В конце концов она поехала к Полечке под таким предлогом, который не показался бы подозрительным никому: просто соскучилась, просто давно не сидели вдвоём, просто захотелось чаю и глупостей. Полечкина квартира встретила её тихим, почти домашним теплом. На кухне пахло яблочной кожурой, лавандой и чем-то мучным. Сама Полечка, в простом тёмном халате, с распущенной косой и без обычного боевого блеска в лице, показалась ей вдруг моложе, мягче и трогательнее, чем в шуме таборной ночи.
Они уселись почти по-женски тесно — удобно, в развалку без потребности держать позу. Между ними стояла чашка варенья. Они заговорили сперва о сущей ерунде: о театральных склоках, о глупой статистке, которая влюбилась в помощника режиссёра только потому, что тот один раз подал ей плащ. Татьяна слушала, кивала, усмехалась, вовремя вставляла свои сухие замечания, а сама всё время осторожно кружила вокруг одного и того же. Она не знала с какой стороны вообще можно подобраться к такой теме, чтобы не спугнуть собеседницу и не выдать собственного страха. Сказать прямо: «Я боюсь, что тебя убьют» — было невозможно. Заговорить о цыганке — глупо. Начать с Кости — слишком прозрачно.
— Забавно, — сказала она, крутя ложечкой в чашке, — я иногда думаю, как круто поменялась моя жизнь. Полтора года назад я ещё жила в Петрозаводске, а теперь сижу вот с тобой в Петербурге. Была… замужем.
Полечка сразу притихла. Её живое лицо дрогнуло искренней жалостью.
— Таня… — тихо сказала она. — Прости, что я опять, наверное, лезу куда не надо. Но тебе, видно, до сих пор больно.
Татьяна улыбнулась едва заметно. В такие минуты особенно ясно чувствовалось, до какой степени ей не хватало человеческой жалости.

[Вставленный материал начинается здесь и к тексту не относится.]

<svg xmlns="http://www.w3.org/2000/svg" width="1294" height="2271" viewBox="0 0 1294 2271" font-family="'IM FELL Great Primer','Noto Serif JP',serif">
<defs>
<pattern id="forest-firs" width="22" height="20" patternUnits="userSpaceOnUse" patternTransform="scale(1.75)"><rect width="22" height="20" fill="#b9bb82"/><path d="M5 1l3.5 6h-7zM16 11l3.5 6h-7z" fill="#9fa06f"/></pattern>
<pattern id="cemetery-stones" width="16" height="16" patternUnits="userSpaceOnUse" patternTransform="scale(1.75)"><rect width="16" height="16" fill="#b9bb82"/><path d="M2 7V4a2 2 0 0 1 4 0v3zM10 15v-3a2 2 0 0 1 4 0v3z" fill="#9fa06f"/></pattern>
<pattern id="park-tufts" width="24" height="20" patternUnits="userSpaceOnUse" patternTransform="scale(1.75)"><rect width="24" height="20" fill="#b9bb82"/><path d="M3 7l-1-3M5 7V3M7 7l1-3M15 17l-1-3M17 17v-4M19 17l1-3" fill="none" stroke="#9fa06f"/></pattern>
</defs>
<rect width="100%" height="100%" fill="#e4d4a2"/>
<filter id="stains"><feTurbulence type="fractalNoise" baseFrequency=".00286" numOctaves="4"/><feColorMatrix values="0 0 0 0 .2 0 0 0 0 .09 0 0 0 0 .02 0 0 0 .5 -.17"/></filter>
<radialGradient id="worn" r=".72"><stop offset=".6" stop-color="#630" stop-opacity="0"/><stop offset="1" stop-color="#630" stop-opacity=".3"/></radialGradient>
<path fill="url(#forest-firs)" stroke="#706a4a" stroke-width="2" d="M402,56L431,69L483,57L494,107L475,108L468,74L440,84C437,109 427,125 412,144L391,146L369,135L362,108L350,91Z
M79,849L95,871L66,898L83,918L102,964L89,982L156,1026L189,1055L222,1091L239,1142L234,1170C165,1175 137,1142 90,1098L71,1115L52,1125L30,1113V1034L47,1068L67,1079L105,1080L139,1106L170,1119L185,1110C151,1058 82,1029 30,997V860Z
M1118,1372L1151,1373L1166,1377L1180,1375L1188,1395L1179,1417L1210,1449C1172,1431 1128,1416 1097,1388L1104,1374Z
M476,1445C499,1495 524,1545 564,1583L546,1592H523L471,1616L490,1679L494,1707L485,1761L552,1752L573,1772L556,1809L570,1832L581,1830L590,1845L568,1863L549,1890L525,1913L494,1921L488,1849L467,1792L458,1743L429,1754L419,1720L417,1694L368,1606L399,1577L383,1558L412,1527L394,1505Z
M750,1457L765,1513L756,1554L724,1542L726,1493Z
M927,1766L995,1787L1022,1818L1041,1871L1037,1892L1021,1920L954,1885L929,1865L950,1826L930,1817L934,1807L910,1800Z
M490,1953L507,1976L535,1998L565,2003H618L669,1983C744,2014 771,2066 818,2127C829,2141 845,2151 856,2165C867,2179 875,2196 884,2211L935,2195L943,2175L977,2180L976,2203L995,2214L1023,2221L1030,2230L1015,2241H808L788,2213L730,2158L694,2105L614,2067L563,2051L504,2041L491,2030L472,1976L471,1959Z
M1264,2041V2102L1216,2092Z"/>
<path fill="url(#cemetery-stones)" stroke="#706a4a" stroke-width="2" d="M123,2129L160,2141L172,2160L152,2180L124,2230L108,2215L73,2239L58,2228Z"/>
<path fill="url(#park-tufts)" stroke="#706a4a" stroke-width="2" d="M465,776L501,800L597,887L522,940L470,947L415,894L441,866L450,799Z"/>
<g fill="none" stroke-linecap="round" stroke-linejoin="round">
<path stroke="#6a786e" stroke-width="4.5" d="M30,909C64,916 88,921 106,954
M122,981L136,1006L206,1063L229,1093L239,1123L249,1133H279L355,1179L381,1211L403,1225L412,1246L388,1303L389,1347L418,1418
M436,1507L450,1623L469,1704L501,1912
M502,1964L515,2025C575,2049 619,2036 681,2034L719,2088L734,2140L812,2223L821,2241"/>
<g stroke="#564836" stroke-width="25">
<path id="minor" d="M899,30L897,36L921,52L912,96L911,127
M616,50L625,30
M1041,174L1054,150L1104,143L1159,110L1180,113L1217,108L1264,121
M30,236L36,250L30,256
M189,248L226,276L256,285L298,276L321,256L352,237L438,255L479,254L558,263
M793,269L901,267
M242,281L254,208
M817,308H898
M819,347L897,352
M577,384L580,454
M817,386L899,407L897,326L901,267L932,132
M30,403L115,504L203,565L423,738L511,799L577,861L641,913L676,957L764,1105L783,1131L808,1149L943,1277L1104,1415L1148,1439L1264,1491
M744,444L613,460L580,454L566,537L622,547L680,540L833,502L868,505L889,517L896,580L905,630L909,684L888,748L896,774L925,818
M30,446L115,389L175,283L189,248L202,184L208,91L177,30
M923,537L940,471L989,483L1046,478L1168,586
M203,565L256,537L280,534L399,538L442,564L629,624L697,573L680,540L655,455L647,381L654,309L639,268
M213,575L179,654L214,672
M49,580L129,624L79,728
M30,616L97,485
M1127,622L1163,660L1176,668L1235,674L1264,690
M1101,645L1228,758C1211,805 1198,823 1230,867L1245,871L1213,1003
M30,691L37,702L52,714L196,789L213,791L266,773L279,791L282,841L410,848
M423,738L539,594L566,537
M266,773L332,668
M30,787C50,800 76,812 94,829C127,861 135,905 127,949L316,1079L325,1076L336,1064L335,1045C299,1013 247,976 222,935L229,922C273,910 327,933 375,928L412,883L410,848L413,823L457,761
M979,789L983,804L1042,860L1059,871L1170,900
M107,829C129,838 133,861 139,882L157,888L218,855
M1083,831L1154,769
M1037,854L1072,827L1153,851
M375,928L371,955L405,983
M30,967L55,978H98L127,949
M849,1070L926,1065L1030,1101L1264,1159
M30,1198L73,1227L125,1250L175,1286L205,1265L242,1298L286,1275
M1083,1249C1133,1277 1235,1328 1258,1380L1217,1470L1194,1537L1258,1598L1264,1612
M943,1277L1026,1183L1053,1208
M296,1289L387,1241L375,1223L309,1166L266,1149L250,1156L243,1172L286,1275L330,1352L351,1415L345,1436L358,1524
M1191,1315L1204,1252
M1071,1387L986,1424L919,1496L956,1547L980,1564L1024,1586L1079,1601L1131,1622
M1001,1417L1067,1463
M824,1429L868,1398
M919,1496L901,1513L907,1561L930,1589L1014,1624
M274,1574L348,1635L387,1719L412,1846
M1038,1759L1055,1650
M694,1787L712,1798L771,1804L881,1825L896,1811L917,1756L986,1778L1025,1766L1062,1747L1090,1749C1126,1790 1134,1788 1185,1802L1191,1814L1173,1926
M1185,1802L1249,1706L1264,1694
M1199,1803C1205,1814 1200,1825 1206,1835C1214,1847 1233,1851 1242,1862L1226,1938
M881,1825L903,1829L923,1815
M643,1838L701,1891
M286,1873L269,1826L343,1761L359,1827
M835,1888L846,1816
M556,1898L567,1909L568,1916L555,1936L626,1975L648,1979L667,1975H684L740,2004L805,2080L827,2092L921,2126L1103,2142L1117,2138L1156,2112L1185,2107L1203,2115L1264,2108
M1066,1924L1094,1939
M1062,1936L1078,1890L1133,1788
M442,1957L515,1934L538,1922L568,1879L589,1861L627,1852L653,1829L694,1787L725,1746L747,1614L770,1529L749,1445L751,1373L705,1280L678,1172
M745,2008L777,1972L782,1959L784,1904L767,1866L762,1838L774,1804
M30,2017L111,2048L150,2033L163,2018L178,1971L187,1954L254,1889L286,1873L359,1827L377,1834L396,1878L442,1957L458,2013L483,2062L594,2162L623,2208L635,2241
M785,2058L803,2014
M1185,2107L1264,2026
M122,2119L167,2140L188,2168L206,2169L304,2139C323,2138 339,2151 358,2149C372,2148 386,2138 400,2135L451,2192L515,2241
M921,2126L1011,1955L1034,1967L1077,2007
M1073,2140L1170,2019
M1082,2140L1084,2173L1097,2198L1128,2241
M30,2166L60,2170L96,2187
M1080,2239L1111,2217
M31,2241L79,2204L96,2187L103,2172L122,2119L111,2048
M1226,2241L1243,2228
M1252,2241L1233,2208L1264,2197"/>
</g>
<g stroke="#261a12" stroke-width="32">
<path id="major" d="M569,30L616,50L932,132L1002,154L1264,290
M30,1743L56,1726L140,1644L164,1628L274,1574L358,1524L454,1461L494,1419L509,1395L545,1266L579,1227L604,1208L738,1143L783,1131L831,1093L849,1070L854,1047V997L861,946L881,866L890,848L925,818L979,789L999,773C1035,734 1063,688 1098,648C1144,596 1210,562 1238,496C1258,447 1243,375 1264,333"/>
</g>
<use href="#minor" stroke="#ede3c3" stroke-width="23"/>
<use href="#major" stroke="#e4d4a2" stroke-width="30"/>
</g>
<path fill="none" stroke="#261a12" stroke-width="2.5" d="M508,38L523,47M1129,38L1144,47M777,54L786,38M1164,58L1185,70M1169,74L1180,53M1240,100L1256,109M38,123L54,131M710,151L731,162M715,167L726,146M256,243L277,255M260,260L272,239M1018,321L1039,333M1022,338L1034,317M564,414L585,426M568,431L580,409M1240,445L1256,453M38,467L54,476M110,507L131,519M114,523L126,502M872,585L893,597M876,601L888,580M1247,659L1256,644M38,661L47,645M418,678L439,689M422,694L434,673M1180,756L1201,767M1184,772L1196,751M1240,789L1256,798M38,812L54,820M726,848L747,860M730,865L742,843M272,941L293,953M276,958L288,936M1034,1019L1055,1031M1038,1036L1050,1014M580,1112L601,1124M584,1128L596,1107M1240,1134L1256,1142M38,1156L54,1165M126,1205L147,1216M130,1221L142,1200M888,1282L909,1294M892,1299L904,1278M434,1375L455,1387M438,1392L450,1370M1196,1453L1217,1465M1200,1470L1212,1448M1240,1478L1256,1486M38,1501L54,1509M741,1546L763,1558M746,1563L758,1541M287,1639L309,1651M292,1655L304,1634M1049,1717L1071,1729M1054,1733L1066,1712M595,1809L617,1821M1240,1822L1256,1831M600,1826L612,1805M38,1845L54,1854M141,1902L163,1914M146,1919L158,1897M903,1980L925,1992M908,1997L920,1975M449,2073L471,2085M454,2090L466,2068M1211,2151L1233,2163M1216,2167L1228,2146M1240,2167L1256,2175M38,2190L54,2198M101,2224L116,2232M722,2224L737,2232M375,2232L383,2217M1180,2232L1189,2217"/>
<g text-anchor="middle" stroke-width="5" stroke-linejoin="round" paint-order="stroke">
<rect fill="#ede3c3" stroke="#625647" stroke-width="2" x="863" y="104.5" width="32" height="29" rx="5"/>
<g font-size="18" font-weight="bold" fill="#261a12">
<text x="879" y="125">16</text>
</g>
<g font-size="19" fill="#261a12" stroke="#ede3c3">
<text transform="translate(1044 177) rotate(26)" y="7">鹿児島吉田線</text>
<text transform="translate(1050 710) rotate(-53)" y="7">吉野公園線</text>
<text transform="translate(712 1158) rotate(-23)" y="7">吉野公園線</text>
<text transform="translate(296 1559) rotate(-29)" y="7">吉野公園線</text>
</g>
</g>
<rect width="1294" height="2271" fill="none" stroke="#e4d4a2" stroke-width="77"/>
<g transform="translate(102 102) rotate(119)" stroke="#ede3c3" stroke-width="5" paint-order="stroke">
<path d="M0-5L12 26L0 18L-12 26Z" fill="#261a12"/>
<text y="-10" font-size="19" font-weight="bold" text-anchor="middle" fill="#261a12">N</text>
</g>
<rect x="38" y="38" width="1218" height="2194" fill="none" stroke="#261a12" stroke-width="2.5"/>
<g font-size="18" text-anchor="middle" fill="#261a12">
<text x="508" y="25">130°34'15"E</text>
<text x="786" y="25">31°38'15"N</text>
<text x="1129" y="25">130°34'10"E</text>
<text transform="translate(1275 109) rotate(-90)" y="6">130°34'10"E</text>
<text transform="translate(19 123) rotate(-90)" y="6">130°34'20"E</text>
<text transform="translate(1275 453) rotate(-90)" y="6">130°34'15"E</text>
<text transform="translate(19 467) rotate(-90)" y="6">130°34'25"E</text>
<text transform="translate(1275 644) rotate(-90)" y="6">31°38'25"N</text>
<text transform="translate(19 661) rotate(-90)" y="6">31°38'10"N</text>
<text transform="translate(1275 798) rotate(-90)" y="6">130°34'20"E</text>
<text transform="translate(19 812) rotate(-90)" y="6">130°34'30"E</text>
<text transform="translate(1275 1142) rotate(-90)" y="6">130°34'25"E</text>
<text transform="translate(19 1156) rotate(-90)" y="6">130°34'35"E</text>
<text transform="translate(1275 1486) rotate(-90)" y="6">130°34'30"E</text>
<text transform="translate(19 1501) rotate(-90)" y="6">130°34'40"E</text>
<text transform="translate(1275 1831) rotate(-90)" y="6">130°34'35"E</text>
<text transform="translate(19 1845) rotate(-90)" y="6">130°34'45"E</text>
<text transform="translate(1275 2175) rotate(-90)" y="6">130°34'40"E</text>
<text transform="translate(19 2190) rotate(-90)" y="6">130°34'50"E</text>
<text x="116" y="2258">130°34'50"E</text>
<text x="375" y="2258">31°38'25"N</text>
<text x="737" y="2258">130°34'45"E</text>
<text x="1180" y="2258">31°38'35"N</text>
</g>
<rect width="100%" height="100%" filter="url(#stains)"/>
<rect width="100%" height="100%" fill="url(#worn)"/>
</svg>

— Иногда, — ответила она. — Скорее не больно даже. Просто… пусто. Тебе повезло — Костя рядом, живой. Ты, наверно, не знаешь, что это такое — сердце разбитое. И Слава Богу, конечно, ты не подумай дурного. Просто о таком не расскажешь, это можно только прожить.
Полечка вздохнула, отвела глаза к окну и долго молчала, прежде чем заговорить снова. В этом молчании Татьяна уже успела почувствовать знакомый сдвиг: разговор переставал быть вежливым обменом переживаниями и переходил туда, где за словами уже стоят старые раны.
— У меня ведь тоже был один, — сказала Полечка наконец, не глядя на неё. — Давно. Я тогда совсем девчонкой была. Такой дурой, что и вспоминать противно. Из деревни с ним в Петербург бежала, как в романах. Всё думала — вот сейчас начнётся настоящая жизнь. Обвенчаемся. Будем вместе. Работать будем, нужду терпеть будем, да хоть что, лишь бы вместе.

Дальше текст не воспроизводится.